Nous ne pouvons accepter que les étudiants soient ainsi foulés au pied par le Ministre Marcourt.
Ne tournons pas autour du pot : le projet présenté par le Ministre est, tant sur la forme que sur le fond, une insulte aux objectifs qu’il affiche. En déposant un tel projet, Jean-Claude Marcourt démontre en réalité son total désintérêt pour une quelconque démocratie participative dans l’enseignement supérieur.
D’abord sur la forme. Cet avant-projet arrive sur la table en période de blocus avec la volonté de voter le décret avant fin juin. Le précédent décret « participation » fut le fruit de deux années de construction et de négociation entre les organisations étudiantes et la Ministre de l’époque. Aussi, proposer une réforme durant les périodes de blocus et d’examens revient en réalité à nous bâillonner. Le Ministre Marcourt a le portefeuille de l’enseignement supérieur depuis deux ans. Pourquoi donc cet empressement soudain ?
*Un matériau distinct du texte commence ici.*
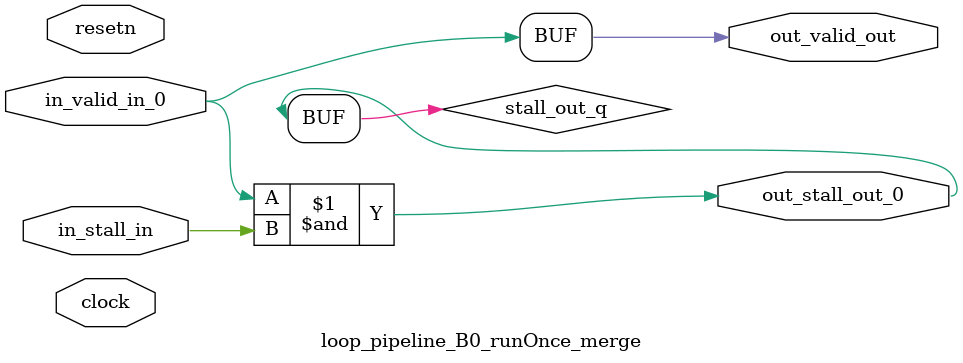
<source format=sv>



(* altera_attribute = "-name AUTO_SHIFT_REGISTER_RECOGNITION OFF; -name MESSAGE_DISABLE 10036; -name MESSAGE_DISABLE 10037; -name MESSAGE_DISABLE 14130; -name MESSAGE_DISABLE 14320; -name MESSAGE_DISABLE 15400; -name MESSAGE_DISABLE 14130; -name MESSAGE_DISABLE 10036; -name MESSAGE_DISABLE 12020; -name MESSAGE_DISABLE 12030; -name MESSAGE_DISABLE 12010; -name MESSAGE_DISABLE 12110; -name MESSAGE_DISABLE 14320; -name MESSAGE_DISABLE 13410; -name MESSAGE_DISABLE 113007; -name MESSAGE_DISABLE 10958" *)
module loop_pipeline_B0_runOnce_merge (
    input wire [0:0] in_stall_in,
    input wire [0:0] in_valid_in_0,
    output wire [0:0] out_stall_out_0,
    output wire [0:0] out_valid_out,
    input wire clock,
    input wire resetn
    );

    wire [0:0] stall_out_q;


    // stall_out(LOGICAL,6)
    assign stall_out_q = in_valid_in_0 & in_stall_in;

    // out_stall_out_0(GPOUT,4)
    assign out_stall_out_0 = stall_out_q;

    // out_valid_out(GPOUT,5)
    assign out_valid_out = in_valid_in_0;

endmodule

</source>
Sur le fond ensuite. Les critiques sont nombreuses. Toutefois, notre souci principal est que le décret consacre la déconnexion des organisations locales de l’organisation représentative communautaire (ORC). Alors qu’actuellement, ce sont les organisations locales - élues directement par les étudiants - qui s’affilient aux ORC, le projet prévoit que ce soient les étudiants qui choisissent directement l’organisation représentative communautaire. En contournant ainsi les organisations locales, le Ministre balaye en réalité la démocratie et la participation étudiante. Il dépieute les représentations locales en les empêchant de porter leurs voix au niveau communautaire. A l’encontre du Ministre, nous considérons que l’implication des délégués étudiants locaux est essentielle à la représentation des étudiants et au fonctionnement des organisations communautaires.
Les critères présents dans l’avant-projet de décret du Ministre prévoient la possibilité de reconnaître jusqu’à neuf organisations communautaires. Machiavel aurait prétendu au « diviser pour mieux régner ». En outre, nous pensons courir le risque d’atomisation de la représentation étudiante en exacerbant les tendances sous-régionalistes et corporatistes. Car quelles que soient les critiques qui peuvent leur être adressées, les organisations représentatives communautaires ont toujours placé leur action dans l’optique d’une défense des intérêts de tous les étudiants.
Si le mouvement étudiant est considéré comme Infidèle dans la croisade lancée par le Ministre-Templier, il est toutefois fidèle aux étudiants et aux principes de démocratie. Les organisations signataires ne sont pas opposées au changement. Mais elles veulent en être les acteurs, non les victimes.
En conclusion, trois règles devraient présider à tout changement. Premièrement, c’est aux organisations étudiantes, et à elles seules, de définir leur mode de fonctionnement. Deuxièmement, la réforme devrait maintenir un lien entre les organisations représentatives des étudiants au niveau communautaires et les conseils des étudiants de chaque institution. Troisièmement, toute réforme devrait prévoir des dispositions visant à garantir la représentativité « communautaire » de toute organisation reconnue et non la reconnaissance d’organisations corporatistes ou sous-régionalistes. La Fédération Wallonie-Bruxelles n’a certainement pas besoin d’augmenter la puissance de ses forces centrifuges.
En contradiction totale avec chacun de ces trois principes, le projet actuel démontre un mépris total pour le monde étudiant. Si la réforme est adoptée en l’etat, M. Marcourt gagnera sans aucun doute le titre de pire Ministre l’enseignement supérieur des 15 dernières années. Cet « évènement » serait anecdotique s’il ne se faisait au risque de mettre fin à toute idée de représentativité étudiante dans l’enseignement supérieur.
La démocratie se construit, elle ne s’impose pas. Parole d’Infidèles."